United States radio and TV network, founded as such in 1943.
ABC traces its history to the early days of radio, when it was actually the Blue Network of NBC. In 1942, RCA (under pressure from the FCC) spun off the Blue assets as the Blue Network, Inc. In 1943, Edward Noble, the Lifesavers tycoon, purchased Blue Network, and in 1945 changed its name (after acquiring the name from George Storer).
ABC's radio properties were competent, but in the world of TV, it was something of a latecomer. With limited capital (and the likes of its former parent NBC, CBS and DuMont to deal with), its entry into the TV arena was slow. In 1954, two much-needed shots in the arm came, the first being from Noble's sale of the network to United Paramount Theaters (which, like most of the theater chains in the 1950s, had been divested from its parent due to antitrust concerns), and the second from striking a deal with Walt Disney to invest in his coming theme park, and to produce a TV show around it. The park and the show were called Disneyland.

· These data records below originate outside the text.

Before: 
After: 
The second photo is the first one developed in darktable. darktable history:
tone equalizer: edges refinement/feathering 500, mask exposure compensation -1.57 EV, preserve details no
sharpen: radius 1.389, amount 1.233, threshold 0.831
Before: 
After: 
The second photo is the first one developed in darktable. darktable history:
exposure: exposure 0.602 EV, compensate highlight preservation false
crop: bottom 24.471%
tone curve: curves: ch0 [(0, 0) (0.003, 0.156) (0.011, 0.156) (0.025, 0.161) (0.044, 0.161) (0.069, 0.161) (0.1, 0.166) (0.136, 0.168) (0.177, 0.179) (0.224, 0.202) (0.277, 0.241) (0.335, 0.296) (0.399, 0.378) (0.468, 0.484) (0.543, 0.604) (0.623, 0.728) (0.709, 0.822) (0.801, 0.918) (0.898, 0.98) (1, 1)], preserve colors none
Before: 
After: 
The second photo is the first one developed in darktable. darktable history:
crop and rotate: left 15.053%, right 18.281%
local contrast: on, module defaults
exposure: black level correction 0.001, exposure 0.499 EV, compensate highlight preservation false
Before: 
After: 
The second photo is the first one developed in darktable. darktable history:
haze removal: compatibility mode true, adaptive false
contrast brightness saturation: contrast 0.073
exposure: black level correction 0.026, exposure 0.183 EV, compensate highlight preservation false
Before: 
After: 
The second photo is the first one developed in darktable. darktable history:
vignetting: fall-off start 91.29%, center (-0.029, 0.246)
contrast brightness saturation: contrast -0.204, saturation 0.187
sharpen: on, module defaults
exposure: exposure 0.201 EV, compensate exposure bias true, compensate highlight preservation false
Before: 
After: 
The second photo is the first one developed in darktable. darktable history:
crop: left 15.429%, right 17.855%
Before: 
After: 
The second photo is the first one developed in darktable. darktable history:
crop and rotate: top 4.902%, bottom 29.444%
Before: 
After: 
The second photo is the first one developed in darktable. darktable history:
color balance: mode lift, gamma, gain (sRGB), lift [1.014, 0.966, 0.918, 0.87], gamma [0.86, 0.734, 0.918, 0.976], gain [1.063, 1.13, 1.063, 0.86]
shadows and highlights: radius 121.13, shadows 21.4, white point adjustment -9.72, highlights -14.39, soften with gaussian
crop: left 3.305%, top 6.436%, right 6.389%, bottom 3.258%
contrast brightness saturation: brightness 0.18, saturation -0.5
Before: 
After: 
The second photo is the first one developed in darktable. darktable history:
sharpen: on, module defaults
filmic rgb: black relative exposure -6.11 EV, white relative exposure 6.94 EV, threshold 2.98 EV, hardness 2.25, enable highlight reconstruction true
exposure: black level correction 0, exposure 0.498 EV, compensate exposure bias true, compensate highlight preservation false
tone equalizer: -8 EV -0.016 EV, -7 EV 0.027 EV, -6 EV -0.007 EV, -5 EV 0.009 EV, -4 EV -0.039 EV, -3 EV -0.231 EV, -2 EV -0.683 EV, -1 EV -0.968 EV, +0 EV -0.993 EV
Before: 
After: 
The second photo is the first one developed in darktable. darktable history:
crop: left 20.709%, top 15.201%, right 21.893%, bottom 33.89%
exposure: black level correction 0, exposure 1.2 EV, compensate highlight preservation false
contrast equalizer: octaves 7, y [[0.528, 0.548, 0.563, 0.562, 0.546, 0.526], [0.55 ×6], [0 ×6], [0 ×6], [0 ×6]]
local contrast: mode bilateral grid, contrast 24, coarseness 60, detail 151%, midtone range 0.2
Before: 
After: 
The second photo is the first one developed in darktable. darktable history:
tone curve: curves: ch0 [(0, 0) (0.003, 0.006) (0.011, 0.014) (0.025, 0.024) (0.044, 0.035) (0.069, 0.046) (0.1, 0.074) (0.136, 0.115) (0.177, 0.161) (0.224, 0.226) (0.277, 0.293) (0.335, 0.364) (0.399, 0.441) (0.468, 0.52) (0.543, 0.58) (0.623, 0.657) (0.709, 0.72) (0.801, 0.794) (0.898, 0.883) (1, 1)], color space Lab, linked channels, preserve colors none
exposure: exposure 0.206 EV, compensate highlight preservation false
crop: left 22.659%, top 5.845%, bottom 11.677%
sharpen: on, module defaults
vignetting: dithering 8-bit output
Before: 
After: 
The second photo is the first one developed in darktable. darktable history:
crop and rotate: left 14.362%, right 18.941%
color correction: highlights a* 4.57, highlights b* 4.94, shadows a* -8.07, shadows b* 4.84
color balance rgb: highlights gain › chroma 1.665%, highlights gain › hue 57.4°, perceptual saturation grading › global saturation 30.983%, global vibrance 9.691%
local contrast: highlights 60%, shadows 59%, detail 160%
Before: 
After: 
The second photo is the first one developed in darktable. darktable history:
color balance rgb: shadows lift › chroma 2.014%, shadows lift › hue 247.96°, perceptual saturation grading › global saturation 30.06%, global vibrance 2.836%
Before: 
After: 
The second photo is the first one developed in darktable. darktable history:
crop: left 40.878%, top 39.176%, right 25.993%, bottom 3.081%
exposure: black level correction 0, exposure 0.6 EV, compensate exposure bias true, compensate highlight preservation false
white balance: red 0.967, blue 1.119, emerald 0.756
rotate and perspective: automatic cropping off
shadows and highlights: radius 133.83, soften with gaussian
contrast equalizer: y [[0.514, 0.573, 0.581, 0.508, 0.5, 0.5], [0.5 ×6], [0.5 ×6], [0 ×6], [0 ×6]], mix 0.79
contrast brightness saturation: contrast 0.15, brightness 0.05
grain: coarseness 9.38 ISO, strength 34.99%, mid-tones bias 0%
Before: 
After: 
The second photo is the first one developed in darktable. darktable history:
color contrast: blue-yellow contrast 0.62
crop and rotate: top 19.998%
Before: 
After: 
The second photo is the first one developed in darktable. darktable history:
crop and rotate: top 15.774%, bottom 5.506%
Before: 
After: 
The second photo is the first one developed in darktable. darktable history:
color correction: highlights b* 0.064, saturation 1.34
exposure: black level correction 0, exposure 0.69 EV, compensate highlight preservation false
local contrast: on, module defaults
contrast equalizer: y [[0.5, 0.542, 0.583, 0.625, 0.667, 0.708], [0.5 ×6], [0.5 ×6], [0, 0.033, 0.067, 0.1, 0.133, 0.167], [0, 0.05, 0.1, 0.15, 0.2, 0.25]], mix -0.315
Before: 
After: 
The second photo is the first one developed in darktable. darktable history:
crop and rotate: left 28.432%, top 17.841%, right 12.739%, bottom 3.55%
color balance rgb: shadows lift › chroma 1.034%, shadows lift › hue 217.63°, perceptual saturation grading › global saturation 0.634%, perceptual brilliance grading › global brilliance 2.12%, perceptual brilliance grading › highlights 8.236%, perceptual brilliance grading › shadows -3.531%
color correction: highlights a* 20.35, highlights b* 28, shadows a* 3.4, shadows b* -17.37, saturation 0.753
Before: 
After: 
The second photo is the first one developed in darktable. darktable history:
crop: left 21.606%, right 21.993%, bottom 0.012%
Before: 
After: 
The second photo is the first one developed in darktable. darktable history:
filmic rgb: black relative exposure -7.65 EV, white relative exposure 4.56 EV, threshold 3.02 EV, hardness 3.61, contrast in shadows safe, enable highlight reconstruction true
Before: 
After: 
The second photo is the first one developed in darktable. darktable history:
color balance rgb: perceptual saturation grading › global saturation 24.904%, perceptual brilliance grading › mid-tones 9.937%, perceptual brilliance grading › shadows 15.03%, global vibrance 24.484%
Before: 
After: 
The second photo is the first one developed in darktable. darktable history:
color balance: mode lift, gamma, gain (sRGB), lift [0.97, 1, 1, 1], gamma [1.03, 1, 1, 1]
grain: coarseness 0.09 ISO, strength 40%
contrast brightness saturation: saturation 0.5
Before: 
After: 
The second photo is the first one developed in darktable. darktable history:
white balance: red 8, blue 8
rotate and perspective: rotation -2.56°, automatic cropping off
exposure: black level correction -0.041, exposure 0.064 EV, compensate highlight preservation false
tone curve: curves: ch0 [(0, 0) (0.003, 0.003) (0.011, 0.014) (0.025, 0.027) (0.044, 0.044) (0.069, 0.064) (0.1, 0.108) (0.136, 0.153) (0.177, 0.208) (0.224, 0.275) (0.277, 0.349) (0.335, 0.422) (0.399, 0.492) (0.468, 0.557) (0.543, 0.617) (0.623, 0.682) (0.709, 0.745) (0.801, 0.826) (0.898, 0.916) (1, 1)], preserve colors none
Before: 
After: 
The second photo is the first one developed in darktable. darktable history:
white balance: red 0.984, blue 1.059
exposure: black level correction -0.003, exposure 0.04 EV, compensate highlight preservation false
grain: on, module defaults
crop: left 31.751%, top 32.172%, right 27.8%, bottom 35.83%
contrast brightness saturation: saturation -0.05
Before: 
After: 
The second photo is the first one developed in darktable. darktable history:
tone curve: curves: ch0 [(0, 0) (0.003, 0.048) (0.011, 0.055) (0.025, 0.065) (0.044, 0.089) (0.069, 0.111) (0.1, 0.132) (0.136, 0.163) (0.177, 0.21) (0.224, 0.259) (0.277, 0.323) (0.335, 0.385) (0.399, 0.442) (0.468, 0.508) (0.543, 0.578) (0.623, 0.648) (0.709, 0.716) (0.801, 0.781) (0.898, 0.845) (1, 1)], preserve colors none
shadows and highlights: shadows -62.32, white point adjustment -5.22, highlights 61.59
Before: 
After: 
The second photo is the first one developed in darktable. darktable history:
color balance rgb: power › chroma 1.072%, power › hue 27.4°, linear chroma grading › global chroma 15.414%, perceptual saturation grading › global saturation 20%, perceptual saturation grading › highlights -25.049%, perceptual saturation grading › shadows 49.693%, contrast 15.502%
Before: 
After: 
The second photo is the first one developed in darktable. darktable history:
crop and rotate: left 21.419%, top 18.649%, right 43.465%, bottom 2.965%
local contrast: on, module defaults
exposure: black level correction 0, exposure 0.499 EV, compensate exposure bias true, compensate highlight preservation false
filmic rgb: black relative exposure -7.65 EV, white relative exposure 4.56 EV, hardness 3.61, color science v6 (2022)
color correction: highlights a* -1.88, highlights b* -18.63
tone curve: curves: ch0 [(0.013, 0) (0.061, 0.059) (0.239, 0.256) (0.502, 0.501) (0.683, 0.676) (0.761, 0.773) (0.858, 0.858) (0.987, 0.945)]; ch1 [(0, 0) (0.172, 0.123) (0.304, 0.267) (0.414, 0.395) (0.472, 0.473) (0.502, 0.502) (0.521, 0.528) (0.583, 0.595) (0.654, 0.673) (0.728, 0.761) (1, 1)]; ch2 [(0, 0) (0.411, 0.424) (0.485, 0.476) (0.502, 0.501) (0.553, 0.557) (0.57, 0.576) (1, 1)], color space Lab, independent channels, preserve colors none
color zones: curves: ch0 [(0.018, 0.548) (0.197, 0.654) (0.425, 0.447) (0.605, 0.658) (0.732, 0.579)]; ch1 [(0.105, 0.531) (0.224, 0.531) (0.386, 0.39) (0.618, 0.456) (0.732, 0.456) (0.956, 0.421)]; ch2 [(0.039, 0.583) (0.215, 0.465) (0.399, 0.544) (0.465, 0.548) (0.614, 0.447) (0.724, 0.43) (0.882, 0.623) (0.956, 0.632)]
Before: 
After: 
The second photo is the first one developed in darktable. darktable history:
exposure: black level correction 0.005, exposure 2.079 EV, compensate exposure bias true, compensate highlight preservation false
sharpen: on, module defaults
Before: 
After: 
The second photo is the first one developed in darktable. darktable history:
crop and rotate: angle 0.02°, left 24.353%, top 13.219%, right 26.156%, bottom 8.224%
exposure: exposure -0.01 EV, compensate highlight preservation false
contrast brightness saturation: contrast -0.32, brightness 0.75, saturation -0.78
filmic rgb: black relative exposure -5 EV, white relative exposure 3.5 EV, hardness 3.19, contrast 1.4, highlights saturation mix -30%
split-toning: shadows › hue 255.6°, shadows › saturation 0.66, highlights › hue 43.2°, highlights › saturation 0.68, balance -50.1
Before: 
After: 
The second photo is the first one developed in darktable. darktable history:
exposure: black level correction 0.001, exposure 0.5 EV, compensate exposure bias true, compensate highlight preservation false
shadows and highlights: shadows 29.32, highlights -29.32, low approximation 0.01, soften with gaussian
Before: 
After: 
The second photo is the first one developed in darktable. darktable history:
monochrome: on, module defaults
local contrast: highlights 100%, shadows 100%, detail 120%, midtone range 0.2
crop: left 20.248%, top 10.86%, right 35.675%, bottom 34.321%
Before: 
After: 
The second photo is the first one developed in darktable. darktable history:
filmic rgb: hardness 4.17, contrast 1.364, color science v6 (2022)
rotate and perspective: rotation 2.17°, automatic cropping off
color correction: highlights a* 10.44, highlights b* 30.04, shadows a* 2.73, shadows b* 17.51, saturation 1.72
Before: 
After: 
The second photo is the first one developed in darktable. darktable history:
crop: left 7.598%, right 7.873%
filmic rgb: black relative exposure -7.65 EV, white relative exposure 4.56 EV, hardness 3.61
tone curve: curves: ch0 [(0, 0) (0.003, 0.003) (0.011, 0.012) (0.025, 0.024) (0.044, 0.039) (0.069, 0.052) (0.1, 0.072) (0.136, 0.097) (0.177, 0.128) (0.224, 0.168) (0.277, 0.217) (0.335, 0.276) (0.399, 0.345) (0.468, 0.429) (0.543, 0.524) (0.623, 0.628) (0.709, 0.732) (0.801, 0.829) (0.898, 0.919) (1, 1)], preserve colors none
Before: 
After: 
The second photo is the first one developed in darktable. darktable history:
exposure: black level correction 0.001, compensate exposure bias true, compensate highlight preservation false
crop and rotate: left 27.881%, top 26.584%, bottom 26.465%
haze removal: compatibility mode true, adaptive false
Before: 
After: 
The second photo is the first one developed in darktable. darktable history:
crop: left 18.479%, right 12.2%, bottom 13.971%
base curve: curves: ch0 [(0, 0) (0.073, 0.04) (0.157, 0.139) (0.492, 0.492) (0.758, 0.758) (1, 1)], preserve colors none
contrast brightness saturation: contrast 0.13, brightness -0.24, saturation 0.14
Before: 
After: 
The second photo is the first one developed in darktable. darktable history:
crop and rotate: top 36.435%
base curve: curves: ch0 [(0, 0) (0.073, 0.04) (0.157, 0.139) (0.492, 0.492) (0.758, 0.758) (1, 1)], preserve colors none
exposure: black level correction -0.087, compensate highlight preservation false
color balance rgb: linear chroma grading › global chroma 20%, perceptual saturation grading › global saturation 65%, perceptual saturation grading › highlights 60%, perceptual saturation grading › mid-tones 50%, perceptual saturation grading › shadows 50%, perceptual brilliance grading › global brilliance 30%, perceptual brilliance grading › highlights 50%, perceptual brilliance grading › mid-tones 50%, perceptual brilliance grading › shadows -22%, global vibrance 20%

Even with this help, ABC's TV ventures were still slow to come to the top, despite rosters of quality shows (and quite a few memorable ones, like Ozzie and Harriet). Through the 1950s and 1960s, ABC TV usually came in third place (behind CBS and NBC; by this time, DuMont had disappeared).
In 1968, there was considerable shakeup at ABC. Their radio networks were split up into four separate operations: ABC Information (news and talk), ABC Entertainment (old-style radio shows etc.), ABC Contemporary (Top 40), and ABC FM. Also, on the TV side, programming executives were pioneering the use of demographics to count ratings points, a move that would change the TV industry forever.
Another ABC TV first was its use of innovative advertising techniques. Starting in 1970 and rolling right on into the early 1990s, their promotions department green-lit huge, big-budget music videos, working on a scale that predated MTV by over a decade. Though things were off to a slow start, clever programming by Michael Eisner and others bridged the gap. Finally, in 1975-1976, the strategy paid off: ABC was #1 in the ratings for the first time ever.
ABC's popularity remained solid (though not always tops) through the late 1970s and 1980s, even as their shows aged. They were able to avoid the ratings debacle that befell NBC (and almost destroyed it) in 1979-1980, and in 1986 they merged with station owner Capital Cities. By this time, their popularity had cooled, only to rise again with shows like Full House and Roseanne two years later
In 1995, Disney acquired ABC, and Capital Cities with it. As of now, ABC Radio is one of only three major radio networks still in existence (the others being Clear Channel and Westwood One), and their TV division is still doing reasonably well; in 1999-2000, Who Wants to be a Millionaire? took them from 3rd place to 1st -- another first for them.